▶ What you need to do: Line by line, copy out the data that follows.

▶ Records for processing:
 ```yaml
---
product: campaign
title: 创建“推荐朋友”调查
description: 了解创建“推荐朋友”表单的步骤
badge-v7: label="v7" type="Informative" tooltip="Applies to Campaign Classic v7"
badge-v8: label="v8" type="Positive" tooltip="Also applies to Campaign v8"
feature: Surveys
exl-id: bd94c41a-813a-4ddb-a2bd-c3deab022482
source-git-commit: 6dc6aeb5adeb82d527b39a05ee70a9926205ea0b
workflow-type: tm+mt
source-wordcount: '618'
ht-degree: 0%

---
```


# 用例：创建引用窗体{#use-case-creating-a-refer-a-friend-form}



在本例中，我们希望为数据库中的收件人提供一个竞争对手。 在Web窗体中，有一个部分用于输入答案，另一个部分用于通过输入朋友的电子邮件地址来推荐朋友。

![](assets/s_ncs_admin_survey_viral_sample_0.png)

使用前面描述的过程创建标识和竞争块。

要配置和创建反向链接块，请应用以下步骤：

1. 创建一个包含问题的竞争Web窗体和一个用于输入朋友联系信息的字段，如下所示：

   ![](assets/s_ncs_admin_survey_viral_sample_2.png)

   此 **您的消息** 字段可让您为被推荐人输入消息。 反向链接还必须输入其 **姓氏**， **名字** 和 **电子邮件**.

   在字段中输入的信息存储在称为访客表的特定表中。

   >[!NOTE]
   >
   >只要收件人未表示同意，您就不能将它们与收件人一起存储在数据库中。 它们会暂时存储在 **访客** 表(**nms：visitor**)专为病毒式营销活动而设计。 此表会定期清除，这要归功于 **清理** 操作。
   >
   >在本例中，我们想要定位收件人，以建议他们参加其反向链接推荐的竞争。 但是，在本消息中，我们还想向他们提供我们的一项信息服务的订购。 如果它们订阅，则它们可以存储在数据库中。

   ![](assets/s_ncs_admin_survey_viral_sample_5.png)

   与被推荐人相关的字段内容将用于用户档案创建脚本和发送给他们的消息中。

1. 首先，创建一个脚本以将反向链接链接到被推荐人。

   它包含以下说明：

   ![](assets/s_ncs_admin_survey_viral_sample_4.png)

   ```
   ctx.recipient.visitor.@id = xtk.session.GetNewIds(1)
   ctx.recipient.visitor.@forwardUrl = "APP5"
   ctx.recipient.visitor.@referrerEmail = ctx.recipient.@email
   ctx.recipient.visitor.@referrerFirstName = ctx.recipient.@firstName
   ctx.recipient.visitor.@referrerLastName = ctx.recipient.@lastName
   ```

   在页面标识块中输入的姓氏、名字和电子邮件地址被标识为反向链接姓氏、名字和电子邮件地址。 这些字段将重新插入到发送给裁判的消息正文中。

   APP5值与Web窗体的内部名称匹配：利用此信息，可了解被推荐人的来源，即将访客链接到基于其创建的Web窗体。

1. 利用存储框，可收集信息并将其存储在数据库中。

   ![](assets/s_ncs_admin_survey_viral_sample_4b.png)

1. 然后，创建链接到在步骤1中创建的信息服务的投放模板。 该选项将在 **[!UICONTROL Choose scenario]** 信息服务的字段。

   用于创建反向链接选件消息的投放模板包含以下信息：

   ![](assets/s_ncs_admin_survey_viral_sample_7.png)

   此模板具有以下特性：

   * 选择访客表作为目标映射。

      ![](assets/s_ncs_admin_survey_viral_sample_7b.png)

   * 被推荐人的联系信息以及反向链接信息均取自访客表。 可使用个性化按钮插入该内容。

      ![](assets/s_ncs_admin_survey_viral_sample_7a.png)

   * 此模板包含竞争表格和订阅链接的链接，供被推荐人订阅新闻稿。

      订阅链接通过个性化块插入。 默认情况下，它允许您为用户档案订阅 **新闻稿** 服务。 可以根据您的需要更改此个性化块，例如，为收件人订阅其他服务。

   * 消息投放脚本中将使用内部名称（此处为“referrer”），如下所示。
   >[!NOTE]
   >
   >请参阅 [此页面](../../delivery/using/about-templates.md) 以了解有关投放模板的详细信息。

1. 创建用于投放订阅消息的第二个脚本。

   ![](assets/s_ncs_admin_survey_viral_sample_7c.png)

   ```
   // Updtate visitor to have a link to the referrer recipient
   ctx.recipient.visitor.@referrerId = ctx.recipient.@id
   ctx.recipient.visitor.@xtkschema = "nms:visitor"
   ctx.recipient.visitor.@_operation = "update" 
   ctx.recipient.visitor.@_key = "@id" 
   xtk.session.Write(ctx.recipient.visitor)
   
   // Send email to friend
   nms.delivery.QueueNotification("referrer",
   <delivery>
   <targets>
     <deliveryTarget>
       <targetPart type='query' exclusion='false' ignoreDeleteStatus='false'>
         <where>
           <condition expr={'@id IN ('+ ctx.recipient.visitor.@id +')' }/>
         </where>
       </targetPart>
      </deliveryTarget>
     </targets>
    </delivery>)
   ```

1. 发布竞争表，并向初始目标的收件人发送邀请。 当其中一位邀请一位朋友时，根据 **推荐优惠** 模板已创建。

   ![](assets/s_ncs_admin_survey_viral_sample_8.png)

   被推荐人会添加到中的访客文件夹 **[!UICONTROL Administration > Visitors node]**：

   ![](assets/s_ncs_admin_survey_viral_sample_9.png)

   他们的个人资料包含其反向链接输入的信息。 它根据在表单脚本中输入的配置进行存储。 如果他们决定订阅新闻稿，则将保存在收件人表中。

▶ Result for this exercise:
 ```yaml
---
product: campaign
title: 创建“推荐朋友”调查
description: 了解创建“推荐朋友”表单的步骤
badge-v7: label="v7" type="Informative" tooltip="Applies to Campaign Classic v7"
badge-v8: label="v8" type="Positive" tooltip="Also applies to Campaign v8"
feature: Surveys
exl-id: bd94c41a-813a-4ddb-a2bd-c3deab022482
source-git-commit: 6dc6aeb5adeb82d527b39a05ee70a9926205ea0b
workflow-type: tm+mt
source-wordcount: '618'
ht-degree: 0%

---
```


# 用例：创建引用窗体{#use-case-creating-a-refer-a-friend-form}



在本例中，我们希望为数据库中的收件人提供一个竞争对手。 在Web窗体中，有一个部分用于输入答案，另一个部分用于通过输入朋友的电子邮件地址来推荐朋友。

![](assets/s_ncs_admin_survey_viral_sample_0.png)

使用前面描述的过程创建标识和竞争块。

要配置和创建反向链接块，请应用以下步骤：

1. 创建一个包含问题的竞争Web窗体和一个用于输入朋友联系信息的字段，如下所示：

   ![](assets/s_ncs_admin_survey_viral_sample_2.png)

   此 **您的消息** 字段可让您为被推荐人输入消息。 反向链接还必须输入其 **姓氏**， **名字** 和 **电子邮件**.

   在字段中输入的信息存储在称为访客表的特定表中。

   >[!NOTE]
   >
   >只要收件人未表示同意，您就不能将它们与收件人一起存储在数据库中。 它们会暂时存储在 **访客** 表(**nms：visitor**)专为病毒式营销活动而设计。 此表会定期清除，这要归功于 **清理** 操作。
   >
   >在本例中，我们想要定位收件人，以建议他们参加其反向链接推荐的竞争。 但是，在本消息中，我们还想向他们提供我们的一项信息服务的订购。 如果它们订阅，则它们可以存储在数据库中。

   ![](assets/s_ncs_admin_survey_viral_sample_5.png)

   与被推荐人相关的字段内容将用于用户档案创建脚本和发送给他们的消息中。

1. 首先，创建一个脚本以将反向链接链接到被推荐人。

   它包含以下说明：

   ![](assets/s_ncs_admin_survey_viral_sample_4.png)

   ```
   ctx.recipient.visitor.@id = xtk.session.GetNewIds(1)
   ctx.recipient.visitor.@forwardUrl = "APP5"
   ctx.recipient.visitor.@referrerEmail = ctx.recipient.@email
   ctx.recipient.visitor.@referrerFirstName = ctx.recipient.@firstName
   ctx.recipient.visitor.@referrerLastName = ctx.recipient.@lastName
   ```

   在页面标识块中输入的姓氏、名字和电子邮件地址被标识为反向链接姓氏、名字和电子邮件地址。 这些字段将重新插入到发送给裁判的消息正文中。

   APP5值与Web窗体的内部名称匹配：利用此信息，可了解被推荐人的来源，即将访客链接到基于其创建的Web窗体。

1. 利用存储框，可收集信息并将其存储在数据库中。

   ![](assets/s_ncs_admin_survey_viral_sample_4b.png)

1. 然后，创建链接到在步骤1中创建的信息服务的投放模板。 该选项将在 **[!UICONTROL Choose scenario]** 信息服务的字段。

   用于创建反向链接选件消息的投放模板包含以下信息：

   ![](assets/s_ncs_admin_survey_viral_sample_7.png)

   此模板具有以下特性：

   * 选择访客表作为目标映射。

      ![](assets/s_ncs_admin_survey_viral_sample_7b.png)

   * 被推荐人的联系信息以及反向链接信息均取自访客表。 可使用个性化按钮插入该内容。

      ![](assets/s_ncs_admin_survey_viral_sample_7a.png)

   * 此模板包含竞争表格和订阅链接的链接，供被推荐人订阅新闻稿。

      订阅链接通过个性化块插入。 默认情况下，它允许您为用户档案订阅 **新闻稿** 服务。 可以根据您的需要更改此个性化块，例如，为收件人订阅其他服务。

   * 消息投放脚本中将使用内部名称（此处为“referrer”），如下所示。
   >[!NOTE]
   >
   >请参阅 [此页面](../../delivery/using/about-templates.md) 以了解有关投放模板的详细信息。

1. 创建用于投放订阅消息的第二个脚本。

   ![](assets/s_ncs_admin_survey_viral_sample_7c.png)

   ```
   // Updtate visitor to have a link to the referrer recipient
   ctx.recipient.visitor.@referrerId = ctx.recipient.@id
   ctx.recipient.visitor.@xtkschema = "nms:visitor"
   ctx.recipient.visitor.@_operation = "update" 
   ctx.recipient.visitor.@_key = "@id" 
   xtk.session.Write(ctx.recipient.visitor)
   
   // Send email to friend
   nms.delivery.QueueNotification("referrer",
   <delivery>
   <targets>
     <deliveryTarget>
       <targetPart type='query' exclusion='false' ignoreDeleteStatus='false'>
         <where>
           <condition expr={'@id IN ('+ ctx.recipient.visitor.@id +')' }/>
         </where>
       </targetPart>
      </deliveryTarget>
     </targets>
    </delivery>)
   ```

1. 发布竞争表，并向初始目标的收件人发送邀请。 当其中一位邀请一位朋友时，根据 **推荐优惠** 模板已创建。

   ![](assets/s_ncs_admin_survey_viral_sample_8.png)

   被推荐人会添加到中的访客文件夹 **[!UICONTROL Administration > Visitors node]**：

   ![](assets/s_ncs_admin_survey_viral_sample_9.png)

   他们的个人资料包含其反向链接输入的信息。 它根据在表单脚本中输入的配置进行存储。 如果他们决定订阅新闻稿，则将保存在收件人表中。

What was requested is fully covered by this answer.